What is needed => Please copy the items below, replacing each "Transcribe" with "Write out" and keeping everything else the same. Leave the pictures out of your copy.

Entries from a dataset =>
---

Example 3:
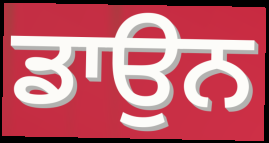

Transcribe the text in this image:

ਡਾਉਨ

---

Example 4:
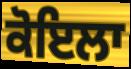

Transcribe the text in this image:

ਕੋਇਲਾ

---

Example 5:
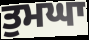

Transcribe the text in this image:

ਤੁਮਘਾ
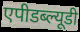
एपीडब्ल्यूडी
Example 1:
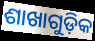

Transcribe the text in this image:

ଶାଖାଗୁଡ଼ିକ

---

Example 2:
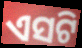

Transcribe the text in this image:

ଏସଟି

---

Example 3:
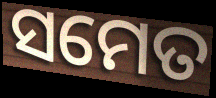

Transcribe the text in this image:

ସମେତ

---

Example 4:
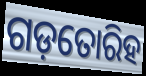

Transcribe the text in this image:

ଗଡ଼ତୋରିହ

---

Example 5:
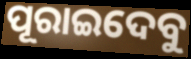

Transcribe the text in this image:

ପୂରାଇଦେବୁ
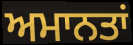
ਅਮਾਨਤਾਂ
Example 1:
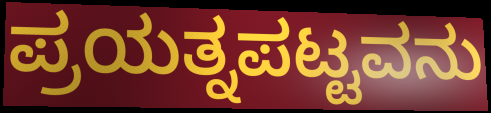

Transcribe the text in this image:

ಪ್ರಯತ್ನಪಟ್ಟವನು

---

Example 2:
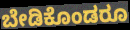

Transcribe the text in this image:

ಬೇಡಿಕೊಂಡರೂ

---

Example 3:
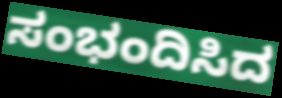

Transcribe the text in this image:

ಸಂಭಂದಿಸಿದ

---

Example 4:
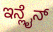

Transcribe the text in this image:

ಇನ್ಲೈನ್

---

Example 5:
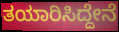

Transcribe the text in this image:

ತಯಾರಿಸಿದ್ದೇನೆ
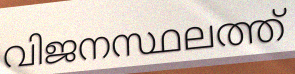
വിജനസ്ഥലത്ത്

Exercise response =>
---

Example 3:

Write out the text in this image:

ਡਾਉਨ

---

Example 4:

Write out the text in this image:

ਕੋਇਲਾ

---

Example 5:

Write out the text in this image:

ਤੁਮਘਾ
एपीडब्ल्यूडी
Example 1:

Write out the text in this image:

ଶାଖାଗୁଡ଼ିକ

---

Example 2:

Write out the text in this image:

ଏସଟି

---

Example 3:

Write out the text in this image:

ସମେତ

---

Example 4:

Write out the text in this image:

ଗଡ଼ତୋରିହ

---

Example 5:

Write out the text in this image:

ପୂରାଇଦେବୁ
ਅਮਾਨਤਾਂ
Example 1:

Write out the text in this image:

ಪ್ರಯತ್ನಪಟ್ಟವನು

---

Example 2:

Write out the text in this image:

ಬೇಡಿಕೊಂಡರೂ

---

Example 3:

Write out the text in this image:

ಸಂಭಂದಿಸಿದ

---

Example 4:

Write out the text in this image:

ಇನ್ಲೈನ್

---

Example 5:

Write out the text in this image:

ತಯಾರಿಸಿದ್ದೇನೆ
വിജനസ്ഥലത്ത്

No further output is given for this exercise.